Most current field instruments for actinides are based on gamma-ray spectroscopy, which has significantly lower sensitivity to alpha-emitting radionuclides. For example, with plutonium-239, 100% of decays emit alpha particles but only 0.006% emit the 129 keV gamma ray. As a result, gamma spectrometers are much less effective for detecting actinides unless gamma emissions are abundant (e.g., with large volumes of radioactive material or in select gamma-emitting isotopes such as americium-241). Although portable alpha-beta contamination monitors are available commercially, they are designed to give a general measurement of radiation levels but are not spectroscopic and do not distinguish uranium from plutonium. The handheld ND-Alpha instrument—a 2024 R&D 100 winner—meanwhile operates in a “point-and-shoot” mode, ideal for rapid surveys in field operations such as in nuclear emergency-response scenarios. All of the components are either commercially available or inexpensive and simple to produce, and the team currently has a provisional patent in progress.

Croce says that they are now looking to extend ND-Alpha to other applications: “We've considered molten salt reactor safeguards, and this could actually be used as an inspection tool. A sample of a fuel salt could be extracted and put in front of the detector to verify the fissile material content of the fuel.” Actinides present in these salts could include thorium, uranium, and plutonium along with minor species neptunium, americium, and curium. Croce adds, “I don't know of any other passive nondestructive technique that would be so easily implemented and give you that sensitivity to the fissile content—which is really the safeguards concern.”

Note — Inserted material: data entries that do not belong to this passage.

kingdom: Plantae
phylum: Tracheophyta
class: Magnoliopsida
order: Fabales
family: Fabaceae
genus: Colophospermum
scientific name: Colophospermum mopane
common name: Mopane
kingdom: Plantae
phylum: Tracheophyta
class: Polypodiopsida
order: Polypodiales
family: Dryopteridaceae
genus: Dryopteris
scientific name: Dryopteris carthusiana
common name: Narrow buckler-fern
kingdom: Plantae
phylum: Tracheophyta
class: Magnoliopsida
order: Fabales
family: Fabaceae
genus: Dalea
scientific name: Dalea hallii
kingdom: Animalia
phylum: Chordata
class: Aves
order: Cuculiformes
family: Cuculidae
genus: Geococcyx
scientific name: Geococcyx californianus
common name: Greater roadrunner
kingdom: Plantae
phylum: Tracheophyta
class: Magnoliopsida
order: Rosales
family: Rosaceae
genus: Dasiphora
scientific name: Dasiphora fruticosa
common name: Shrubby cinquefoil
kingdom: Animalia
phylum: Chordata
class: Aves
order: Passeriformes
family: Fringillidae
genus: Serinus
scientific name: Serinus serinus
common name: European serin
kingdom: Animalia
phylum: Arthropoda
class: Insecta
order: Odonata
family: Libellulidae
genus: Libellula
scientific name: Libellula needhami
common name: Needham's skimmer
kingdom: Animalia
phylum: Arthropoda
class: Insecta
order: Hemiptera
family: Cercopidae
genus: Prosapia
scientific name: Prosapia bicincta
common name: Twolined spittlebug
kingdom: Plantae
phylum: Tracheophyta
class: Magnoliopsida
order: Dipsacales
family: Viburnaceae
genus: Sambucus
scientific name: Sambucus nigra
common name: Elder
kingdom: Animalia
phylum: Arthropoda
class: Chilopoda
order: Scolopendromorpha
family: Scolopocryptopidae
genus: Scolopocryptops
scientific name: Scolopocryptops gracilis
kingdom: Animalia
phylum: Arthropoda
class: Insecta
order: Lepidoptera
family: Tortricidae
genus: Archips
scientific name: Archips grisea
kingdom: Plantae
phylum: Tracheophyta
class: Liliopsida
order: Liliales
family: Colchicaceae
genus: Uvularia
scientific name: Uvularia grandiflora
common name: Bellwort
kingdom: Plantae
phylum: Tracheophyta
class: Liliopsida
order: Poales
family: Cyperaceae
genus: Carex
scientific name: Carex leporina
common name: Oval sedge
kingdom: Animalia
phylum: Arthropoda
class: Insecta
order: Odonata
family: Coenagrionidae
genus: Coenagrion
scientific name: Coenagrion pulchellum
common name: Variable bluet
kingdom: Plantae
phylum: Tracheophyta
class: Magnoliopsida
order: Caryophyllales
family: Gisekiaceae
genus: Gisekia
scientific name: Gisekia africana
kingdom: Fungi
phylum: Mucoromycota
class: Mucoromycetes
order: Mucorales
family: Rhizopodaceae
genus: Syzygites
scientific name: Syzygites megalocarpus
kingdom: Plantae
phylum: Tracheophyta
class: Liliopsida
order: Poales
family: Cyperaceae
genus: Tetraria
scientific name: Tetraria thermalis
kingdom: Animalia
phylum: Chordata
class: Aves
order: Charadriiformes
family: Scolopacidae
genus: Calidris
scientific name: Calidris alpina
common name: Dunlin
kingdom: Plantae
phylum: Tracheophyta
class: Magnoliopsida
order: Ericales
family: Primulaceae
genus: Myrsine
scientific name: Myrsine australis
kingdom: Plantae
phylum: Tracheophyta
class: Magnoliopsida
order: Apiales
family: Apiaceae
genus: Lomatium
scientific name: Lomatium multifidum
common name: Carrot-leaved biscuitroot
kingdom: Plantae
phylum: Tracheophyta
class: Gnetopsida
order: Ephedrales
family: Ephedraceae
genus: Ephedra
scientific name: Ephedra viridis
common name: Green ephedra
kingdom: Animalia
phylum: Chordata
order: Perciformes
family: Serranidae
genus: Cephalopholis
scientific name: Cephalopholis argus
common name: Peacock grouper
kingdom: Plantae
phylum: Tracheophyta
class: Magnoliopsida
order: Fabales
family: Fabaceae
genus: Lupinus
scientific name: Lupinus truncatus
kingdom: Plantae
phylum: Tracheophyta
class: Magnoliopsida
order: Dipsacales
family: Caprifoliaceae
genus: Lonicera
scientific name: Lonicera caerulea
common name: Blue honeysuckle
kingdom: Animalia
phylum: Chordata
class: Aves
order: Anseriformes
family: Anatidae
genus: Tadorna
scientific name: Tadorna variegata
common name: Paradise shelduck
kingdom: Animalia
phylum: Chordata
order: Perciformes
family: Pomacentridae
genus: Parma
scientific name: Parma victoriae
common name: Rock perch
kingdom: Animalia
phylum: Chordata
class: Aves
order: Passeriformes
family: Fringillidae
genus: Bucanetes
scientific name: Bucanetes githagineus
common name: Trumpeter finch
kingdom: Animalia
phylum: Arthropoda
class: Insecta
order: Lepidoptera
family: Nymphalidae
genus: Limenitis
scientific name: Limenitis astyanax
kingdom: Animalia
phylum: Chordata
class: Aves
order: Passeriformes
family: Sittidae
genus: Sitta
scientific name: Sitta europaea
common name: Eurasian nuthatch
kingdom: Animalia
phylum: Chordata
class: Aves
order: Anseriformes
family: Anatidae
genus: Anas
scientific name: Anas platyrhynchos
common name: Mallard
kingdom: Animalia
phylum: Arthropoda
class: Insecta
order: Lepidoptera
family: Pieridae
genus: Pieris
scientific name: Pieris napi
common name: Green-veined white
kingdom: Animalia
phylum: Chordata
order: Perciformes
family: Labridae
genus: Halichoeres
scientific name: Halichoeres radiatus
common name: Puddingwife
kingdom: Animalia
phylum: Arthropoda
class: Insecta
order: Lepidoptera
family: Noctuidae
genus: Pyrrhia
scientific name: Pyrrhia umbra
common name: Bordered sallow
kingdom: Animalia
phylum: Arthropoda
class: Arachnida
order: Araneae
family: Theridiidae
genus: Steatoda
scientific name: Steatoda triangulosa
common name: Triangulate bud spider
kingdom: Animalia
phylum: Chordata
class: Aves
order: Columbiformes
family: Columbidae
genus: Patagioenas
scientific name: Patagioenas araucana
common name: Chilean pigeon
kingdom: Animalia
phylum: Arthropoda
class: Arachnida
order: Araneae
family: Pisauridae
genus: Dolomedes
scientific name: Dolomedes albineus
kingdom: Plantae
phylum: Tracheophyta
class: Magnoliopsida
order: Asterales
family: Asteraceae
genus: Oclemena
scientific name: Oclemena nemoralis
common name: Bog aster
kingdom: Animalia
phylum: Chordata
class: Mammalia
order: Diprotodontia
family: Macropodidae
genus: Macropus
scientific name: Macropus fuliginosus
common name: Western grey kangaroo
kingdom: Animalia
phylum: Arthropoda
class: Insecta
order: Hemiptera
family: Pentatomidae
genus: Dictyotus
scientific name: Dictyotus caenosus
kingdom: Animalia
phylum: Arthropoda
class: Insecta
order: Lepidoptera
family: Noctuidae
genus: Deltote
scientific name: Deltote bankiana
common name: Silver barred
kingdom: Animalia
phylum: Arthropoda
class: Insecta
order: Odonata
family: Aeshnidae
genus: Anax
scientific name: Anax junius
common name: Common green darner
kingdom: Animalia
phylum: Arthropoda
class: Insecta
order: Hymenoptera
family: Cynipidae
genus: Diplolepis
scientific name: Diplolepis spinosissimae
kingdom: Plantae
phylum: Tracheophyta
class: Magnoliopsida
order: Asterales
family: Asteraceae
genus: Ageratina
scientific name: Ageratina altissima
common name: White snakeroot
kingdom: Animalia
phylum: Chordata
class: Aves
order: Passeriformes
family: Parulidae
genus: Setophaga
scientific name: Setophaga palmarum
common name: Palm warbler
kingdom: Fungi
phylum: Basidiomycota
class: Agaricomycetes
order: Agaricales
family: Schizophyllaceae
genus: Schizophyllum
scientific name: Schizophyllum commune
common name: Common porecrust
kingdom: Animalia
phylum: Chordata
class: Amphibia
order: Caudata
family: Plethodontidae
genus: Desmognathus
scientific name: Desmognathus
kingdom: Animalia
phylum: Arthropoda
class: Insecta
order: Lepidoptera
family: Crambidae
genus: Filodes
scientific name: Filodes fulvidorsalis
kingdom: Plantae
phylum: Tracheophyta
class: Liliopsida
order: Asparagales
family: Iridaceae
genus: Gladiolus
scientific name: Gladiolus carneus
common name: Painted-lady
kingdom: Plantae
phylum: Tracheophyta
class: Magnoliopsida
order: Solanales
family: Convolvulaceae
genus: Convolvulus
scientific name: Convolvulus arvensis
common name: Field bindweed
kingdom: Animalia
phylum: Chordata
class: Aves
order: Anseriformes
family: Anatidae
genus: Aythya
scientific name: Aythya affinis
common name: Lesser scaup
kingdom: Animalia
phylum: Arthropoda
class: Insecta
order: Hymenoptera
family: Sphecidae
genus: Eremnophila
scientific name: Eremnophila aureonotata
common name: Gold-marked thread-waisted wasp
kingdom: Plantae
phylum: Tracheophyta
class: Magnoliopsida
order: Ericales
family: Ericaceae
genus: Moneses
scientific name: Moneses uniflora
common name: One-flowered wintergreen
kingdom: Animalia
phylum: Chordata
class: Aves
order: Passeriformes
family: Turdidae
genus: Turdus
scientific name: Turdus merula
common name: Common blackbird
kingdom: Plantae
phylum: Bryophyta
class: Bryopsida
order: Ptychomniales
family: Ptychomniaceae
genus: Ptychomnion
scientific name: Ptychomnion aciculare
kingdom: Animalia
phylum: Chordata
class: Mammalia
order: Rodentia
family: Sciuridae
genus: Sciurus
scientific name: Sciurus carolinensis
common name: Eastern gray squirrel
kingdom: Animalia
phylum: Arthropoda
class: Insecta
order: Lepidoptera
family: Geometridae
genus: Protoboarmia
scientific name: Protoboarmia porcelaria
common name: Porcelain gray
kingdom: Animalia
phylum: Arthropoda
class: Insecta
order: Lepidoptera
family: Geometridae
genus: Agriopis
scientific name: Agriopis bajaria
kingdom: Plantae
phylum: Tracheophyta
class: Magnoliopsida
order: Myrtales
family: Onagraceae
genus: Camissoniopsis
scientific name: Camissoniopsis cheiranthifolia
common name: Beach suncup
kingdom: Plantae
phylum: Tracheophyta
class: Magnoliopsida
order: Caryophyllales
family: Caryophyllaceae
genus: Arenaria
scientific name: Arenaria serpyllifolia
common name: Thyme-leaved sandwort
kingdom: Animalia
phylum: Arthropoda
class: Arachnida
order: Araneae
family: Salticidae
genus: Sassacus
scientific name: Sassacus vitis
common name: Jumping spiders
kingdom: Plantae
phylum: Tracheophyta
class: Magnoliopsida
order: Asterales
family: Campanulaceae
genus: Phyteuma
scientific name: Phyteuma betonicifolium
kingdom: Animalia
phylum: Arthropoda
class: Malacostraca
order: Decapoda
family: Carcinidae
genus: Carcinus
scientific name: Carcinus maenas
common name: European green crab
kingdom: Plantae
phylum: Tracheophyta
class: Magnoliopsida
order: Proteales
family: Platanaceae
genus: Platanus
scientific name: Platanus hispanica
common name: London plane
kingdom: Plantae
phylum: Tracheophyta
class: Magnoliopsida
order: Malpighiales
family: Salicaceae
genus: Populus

Preliminary testing has demonstrated ND-Alpha’s capability to detect and analyze alpha emissions from spent nuclear fuel and other actinide-containing materials, even with high beta-gamma radiation backgrounds. The instrument's design also allows for remote operation, for instance attached to a robot, an essential feature for use in highly contaminated radiation zones (Fig. 6). With its pragmatic approach to identifying actinide signatures, ND-Alpha fills a long-standing gap in field-ready instrumentation for alpha-emitting materials, marking a shift from lab-bound techniques to practical tools without the need for pristine samples or controlled environments.